Rae was 28 when he addressed his problems, and was still fit enough last season to make a handful of appearances for MK Dons. He filled any empty spaces left by his sobriety with reading, chess and an interest in meditation, psychology and religion. Mostly, though, he feels compelled to offer somebody else the same chance that he received. "I was fortunate," he says. "These programmes are very common in the south-east of England and it's really sad because every time I go to visit one of these places, they are full of Scotsmen. I'm just trying to help someone else, because if someone wasn't there to help me, I don't know where I'd be now."

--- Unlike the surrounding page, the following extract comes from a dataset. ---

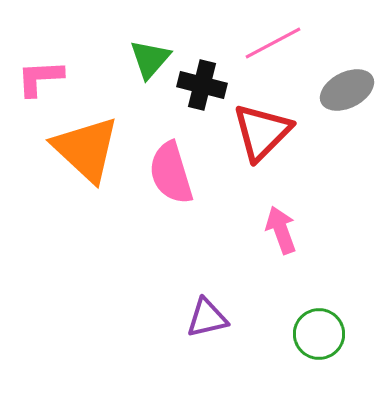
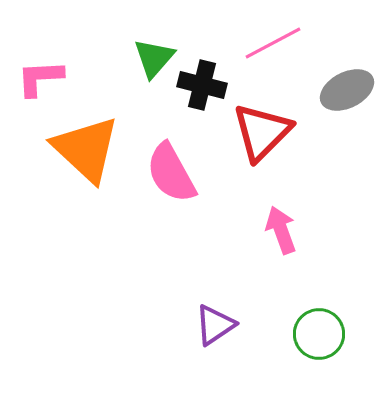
green triangle: moved 4 px right, 1 px up
pink semicircle: rotated 12 degrees counterclockwise
purple triangle: moved 8 px right, 7 px down; rotated 21 degrees counterclockwise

Having knocked Sunderland out of the FA Cup, and drawn 1-1 with City at Meadow Lane, County have a sense of expectation about today's tie. The players would have to work for four years to earn the same as Yaya Touré does in a week, but the likes of Lee Hughes, Craig Westcarr and Alan Gow are experienced, and confident enough, to express themselves. "You usually only get one crack at the big teams," Rae says. "If we did manage to pull it off, it would be one of the all-time giantkilling results, so we're looking forward to it."
Rae will be engrossed in the occasion, and will continue to surrender to the game that has been so central to him. But there will always be other, more significant, concerns in his life. He recalls the day he took a friend, George, to one of his last games as Dundee manager, and the coffee they shared afterwards.
"Alex, see when you look back son, you'll have all these great memories from football," George said. "But what you've done with this [Second Chance] project, it's life-changing, it has a ripple effect on friends and families. That will be your legacy,not the football."